Newsroom Article

Board Members, Sunshine Act & Social Media

Does communicating about school district business in a private social media group violate the state Sunshine Act?

Posted on in Articles and Publications

Social media allows school board members an easy mechanism to communicate with one another and to discuss business that may be coming before the board. But, does communicating about school district business in a private social media group violate the state Sunshine Act?

The Pennsylvania Open Meetings Law (also known as the Sunshine Act), which applies to all political subdivisions, requires that “official action and deliberations by a quorum of the members of an agency shall take place at a meeting open to the public,” unless an exception to the law (such as executive sessions) applies. Official action includes making decisions on school district business and establishing any policy. Deliberations mean the discussion of agency business for the purpose of making a decision.
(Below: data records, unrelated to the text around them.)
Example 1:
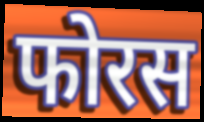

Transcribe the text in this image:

फोरस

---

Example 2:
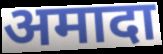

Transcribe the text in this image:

अमादा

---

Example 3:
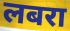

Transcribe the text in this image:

लबरा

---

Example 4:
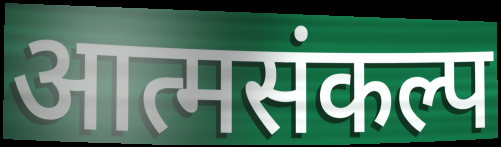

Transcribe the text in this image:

आत्मसंकल्प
Pennsylvania courts have previously established that the Sunshine Act does not require agency members to inquire and learn about issues only at open meetings. Public officials have an affirmative duty to be fully informed and, as such, may “study, investigate, discuss and argue problems and issues” outside the confines of public meetings. The Pennsylvania Supreme Court recently ruled that “There is nothing in the [Sunshine] Act that expressly precludes private information gathering as a collective effort by members of an agency, including by a quorum. What the [Sunshine] Act does proscribe is private deliberations.”
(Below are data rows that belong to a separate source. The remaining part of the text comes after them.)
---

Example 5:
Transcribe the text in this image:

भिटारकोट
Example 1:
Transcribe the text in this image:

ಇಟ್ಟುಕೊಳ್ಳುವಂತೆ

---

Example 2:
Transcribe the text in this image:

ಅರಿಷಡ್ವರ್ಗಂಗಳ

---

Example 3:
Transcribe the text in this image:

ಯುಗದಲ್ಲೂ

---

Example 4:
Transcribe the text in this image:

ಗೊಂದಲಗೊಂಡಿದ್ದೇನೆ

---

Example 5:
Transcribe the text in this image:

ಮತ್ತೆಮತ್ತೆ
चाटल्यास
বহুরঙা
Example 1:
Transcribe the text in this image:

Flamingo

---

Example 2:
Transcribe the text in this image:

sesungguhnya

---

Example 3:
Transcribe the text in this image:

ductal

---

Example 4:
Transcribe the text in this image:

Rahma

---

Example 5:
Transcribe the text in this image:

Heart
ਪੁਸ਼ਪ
Accordingly, it does not per se violate the Sunshine Act for school board members to discuss school district business on social media, even with a quorum of the group. But, it is critical that board members be educated on this issue and understand the difference between discussing and learning about school district business, and deliberating for the purpose of making a decision. The latter must be conducted in an open meeting. Given the difficulty in discerning the difference between discussions and deliberations, we suggest that board members avoid this practice altogether.
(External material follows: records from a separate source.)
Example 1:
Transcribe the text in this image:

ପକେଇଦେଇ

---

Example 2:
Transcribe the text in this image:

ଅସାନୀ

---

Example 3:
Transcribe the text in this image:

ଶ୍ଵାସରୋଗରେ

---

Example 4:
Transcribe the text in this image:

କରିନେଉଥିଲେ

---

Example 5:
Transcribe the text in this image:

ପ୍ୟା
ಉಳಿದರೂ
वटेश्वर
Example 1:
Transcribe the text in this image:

Furthermore, once a citizen alleges a violation of the Sunshine Act and initiates a civil action in court, all such social media conversations would be subject to discovery and would likely be made public. So while a private social media group may give the appearance of a safe space to air grievances and to speak candidly, it is not the proper mechanism to do so. Board members should be aware of this risk before utilizing social media to discuss school district business.